蹄跡の10

 ロクロウマルが内枠の利を生かして逃げる。特に競りかけてくる馬はいないと思われたところ、外目から鹿毛の馬体が被さって来た。


《5番アキノドカ、逃げたロクロウマルに絡んで行きましたね。どうですか解説の尾山さん?》


《ええ、アキノドカはねえ…癖馬ですよお?》


《癖馬ですか?》


《ええ、癖馬です。能力検査の映像を見たんですがね、あの前田厩舎サンアンドレアスに6馬身差とは言えそれなりのタイムで走るんです。けどね、調教を見てると凡馬です》


《凡馬?》


《相手なりにしか走らないんでしょうねえ。ロクロウマルもアキノドカの1週間前の能検で同じ水準のタイムが出てました。だから付いて行くのは出来るんでしょうが、そこからの決め手があるのかと言うと…?》


 1馬身差でぴったりマーク。ロクロウマルにはさぞプレッシャーがあることだろうが、その1馬身差がそのまま着差になるのがアキノドカである。


「これ以上前には行かんがやよなあ…」


 前に気をやって促そうが腹を絞めようが動かない。結局は2番手でやるしかないのだが。そういった中でも、前の馬は勝手にプレッシャーを感じてくれたのか、少し早いペースでレースは推移している。1400mのレースももう半ばの600mを過ぎ、各馬追い上げようと機を窺っている。


「ノドカぁ、もうちょっこし前に行こさぁ」


 ツンツンと横っ腹を蹴ってみるが特に反応はない。良く言えばマイペースに走れているし、悪く言えば鈍重で操作性に欠けるとも取れる。そこに、3番手の馬が絡んで来る。さらに2頭、その後ろから迫っている。


「来たげん!ホラ、ノドカ!」


 1つだけ、カンナには師からこれだけは守るように言われていることがあった。


「後ろから来た馬で一番勢いのある馬…」


 レース経験の浅いカンナには難しいことだが、前にいる利を活かして脚色の良い馬を見極めてそれとの併せ馬に持ち込む。それが師の見出した、現時点で唯一の勝ち筋だった。


≪やはり脚色は後ろから。6番カガハヤテ!≫


 大外から1頭迫ってくる。早いペースを利して中団待機から上がってきたのだ。


「ほらっ、ほら!」


 鞍上・カンナがアクションを大きくして促すも、アキノドカはポジションを上げようとはしない。あくまでも前を走るロクロウマルを見ている。そこを、外からカガハヤテが抜き去って…


「うわっ!?」


≪アキノドカ、なおも食い下がる!ロクロウマルを見切ってカガハヤテを追いかけ始めた!≫


 自分から併せ馬に近かった相手を切り替え、カガハヤテの後を追いかけ始めたアキノドカ。いきなり動いたため、カンナもどうにか振り落とされないでいるのが精一杯だ。しかし、レースは後、150mしかない。

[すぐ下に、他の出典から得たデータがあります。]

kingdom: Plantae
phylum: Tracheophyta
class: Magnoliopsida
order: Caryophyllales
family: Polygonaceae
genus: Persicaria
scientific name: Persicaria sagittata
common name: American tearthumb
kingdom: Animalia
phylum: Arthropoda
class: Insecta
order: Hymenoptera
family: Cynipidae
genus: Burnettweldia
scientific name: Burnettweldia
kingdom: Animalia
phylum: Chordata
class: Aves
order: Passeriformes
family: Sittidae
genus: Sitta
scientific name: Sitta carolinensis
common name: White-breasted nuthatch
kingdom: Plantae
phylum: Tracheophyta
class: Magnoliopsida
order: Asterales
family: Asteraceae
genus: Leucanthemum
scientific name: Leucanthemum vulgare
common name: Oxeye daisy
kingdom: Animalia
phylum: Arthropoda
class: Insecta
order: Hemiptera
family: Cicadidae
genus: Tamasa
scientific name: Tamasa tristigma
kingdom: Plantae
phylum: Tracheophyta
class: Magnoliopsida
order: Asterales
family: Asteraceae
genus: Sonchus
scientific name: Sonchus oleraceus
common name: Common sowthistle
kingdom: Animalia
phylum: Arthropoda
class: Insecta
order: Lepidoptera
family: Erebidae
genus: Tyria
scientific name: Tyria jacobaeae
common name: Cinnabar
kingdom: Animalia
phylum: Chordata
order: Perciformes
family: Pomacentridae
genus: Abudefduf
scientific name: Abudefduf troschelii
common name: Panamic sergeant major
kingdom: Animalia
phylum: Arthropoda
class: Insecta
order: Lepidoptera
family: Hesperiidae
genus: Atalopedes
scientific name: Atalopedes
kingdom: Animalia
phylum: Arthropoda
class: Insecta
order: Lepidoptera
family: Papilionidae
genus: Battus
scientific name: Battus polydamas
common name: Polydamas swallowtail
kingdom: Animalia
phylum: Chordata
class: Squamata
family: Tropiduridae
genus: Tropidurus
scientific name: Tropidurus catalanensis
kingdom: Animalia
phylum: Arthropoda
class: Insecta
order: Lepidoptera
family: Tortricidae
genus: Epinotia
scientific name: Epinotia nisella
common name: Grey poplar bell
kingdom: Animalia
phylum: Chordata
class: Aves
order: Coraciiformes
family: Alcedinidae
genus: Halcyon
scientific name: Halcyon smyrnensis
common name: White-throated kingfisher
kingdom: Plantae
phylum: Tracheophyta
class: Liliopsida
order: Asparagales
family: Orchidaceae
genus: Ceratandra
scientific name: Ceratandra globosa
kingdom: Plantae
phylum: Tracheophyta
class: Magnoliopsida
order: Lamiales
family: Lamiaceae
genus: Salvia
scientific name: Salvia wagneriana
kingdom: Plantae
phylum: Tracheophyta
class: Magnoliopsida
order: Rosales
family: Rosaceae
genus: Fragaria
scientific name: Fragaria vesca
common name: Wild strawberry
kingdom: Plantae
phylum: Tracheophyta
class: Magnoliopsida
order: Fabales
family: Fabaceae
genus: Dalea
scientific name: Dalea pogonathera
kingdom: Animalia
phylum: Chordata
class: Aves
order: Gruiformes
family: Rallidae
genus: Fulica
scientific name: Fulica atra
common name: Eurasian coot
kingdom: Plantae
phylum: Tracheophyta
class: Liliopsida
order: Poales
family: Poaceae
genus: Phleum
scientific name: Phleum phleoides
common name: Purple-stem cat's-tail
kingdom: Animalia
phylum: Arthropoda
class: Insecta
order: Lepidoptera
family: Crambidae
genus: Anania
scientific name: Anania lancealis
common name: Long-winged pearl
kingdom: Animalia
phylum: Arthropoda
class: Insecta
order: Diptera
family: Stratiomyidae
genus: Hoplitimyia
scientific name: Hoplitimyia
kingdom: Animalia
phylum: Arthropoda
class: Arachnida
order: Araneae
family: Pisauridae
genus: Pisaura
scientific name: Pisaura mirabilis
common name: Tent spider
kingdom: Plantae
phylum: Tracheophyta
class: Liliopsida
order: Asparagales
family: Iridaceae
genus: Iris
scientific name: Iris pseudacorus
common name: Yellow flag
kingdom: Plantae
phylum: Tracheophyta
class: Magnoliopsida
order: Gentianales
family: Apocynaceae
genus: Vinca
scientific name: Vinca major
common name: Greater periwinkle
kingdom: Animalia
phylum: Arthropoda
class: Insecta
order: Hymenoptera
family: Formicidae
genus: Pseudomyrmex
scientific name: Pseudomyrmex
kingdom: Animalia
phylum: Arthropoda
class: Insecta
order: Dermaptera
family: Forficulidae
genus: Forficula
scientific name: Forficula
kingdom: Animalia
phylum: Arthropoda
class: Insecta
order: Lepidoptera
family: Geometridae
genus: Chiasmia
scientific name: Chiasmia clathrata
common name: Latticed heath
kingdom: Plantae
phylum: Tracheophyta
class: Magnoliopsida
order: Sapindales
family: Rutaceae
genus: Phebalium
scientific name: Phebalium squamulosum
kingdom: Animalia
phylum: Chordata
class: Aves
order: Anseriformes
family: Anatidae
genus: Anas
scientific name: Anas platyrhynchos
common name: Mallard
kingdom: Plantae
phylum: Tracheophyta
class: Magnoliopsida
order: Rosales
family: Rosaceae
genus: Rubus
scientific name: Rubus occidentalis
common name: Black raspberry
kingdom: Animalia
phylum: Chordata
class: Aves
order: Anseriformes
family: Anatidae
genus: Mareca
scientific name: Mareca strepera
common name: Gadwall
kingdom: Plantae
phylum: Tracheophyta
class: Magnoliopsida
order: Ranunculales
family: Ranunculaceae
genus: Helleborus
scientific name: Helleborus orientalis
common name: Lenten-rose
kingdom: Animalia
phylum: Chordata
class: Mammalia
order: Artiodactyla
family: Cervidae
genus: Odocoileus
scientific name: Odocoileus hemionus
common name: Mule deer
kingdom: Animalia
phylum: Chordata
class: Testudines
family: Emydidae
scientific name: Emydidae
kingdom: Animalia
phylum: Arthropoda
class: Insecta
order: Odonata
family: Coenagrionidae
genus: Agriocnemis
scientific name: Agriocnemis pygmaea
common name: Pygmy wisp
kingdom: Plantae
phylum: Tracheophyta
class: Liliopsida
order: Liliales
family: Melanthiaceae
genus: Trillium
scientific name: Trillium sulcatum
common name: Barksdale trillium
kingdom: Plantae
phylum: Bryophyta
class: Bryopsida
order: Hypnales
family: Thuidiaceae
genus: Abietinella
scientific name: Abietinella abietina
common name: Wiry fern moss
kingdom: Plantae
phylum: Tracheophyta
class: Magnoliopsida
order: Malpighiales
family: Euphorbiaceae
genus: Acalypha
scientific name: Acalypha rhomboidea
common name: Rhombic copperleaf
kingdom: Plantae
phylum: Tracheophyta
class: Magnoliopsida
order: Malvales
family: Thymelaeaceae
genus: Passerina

≪差し切った!6番カガハヤテ差し切って今1着でゴール板を通過!5番アキノドカ、最後さらに伸びましたが…半馬身差2着となっています≫




「負けたぁ~!」


「頑張ったんだけどなあ~。オーナー、申し訳ありません~」


「いやいや、母のことを考えれば大健闘じゃないか。聞いていたより随分と頼りがいのある走りだった。次も頼むよ、霜月さん」


「は、はい!」


 暮内オーナーを一応は満足させたので、次を約束された。彼女のような駆け出しの騎手にはこの一声こそ何よりも価値がある。


「しかしね、調教師せんせい。あれだけ矯正器具を付けてそんなに周りの馬が気になりますか?」


 延師も唸っている。いつも頭を悩まされているところだ。


「それがわからないんです~。なんせ、動くものならラジコンでも付いて行っちゃう馬ですから~」


 アキノドカは人や馬以外にも、動くものなら車でも好きだ。馬運車に入れられることを嫌う馬は多いが、彼女は車であることを理解するとむしろ活き活きと収まる。ラジコンを目の前で走らせたら走って追いかけようとして柵に頭をぶつけたこともある。


「何があの子を惹きつけるのか…わからないんですよお~」


「何と言うか…大変そうですね…」


「いやまあ、かわいいんですけどねえ~」


 手間のかかる子ほどかわいい、というのはある。それに加えて人懐こさ、明るく愛嬌を振りまく性質は周りも明るくする。


「大変さは今日のレースを見てわかりました。今後とも、よろしくお願いします、調教師せんせい、霜月さん」


 ひとまず、信用を得たので今日の新馬戦は成功と言えた。